** Exercise goal **
State how many lines in the listing below contain the string "like", where case counts. Reply with the number only.

Stored data entries:

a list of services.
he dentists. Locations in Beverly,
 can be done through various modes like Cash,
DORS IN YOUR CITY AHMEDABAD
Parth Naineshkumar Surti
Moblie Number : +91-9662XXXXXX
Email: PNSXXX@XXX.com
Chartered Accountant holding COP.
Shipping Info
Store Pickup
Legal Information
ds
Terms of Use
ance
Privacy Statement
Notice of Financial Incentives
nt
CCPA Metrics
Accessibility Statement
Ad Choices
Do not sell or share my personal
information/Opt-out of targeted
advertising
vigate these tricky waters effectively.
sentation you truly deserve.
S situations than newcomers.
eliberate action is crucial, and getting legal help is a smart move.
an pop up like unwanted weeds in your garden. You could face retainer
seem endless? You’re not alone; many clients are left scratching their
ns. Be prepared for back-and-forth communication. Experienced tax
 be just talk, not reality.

* * *

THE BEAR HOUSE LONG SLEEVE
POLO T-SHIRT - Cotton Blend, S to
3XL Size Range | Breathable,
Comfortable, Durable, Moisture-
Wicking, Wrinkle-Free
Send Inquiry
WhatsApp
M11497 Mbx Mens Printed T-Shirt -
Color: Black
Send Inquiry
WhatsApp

---

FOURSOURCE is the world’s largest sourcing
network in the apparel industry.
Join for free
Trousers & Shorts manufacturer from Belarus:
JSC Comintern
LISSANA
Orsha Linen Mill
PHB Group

** Answer section **
2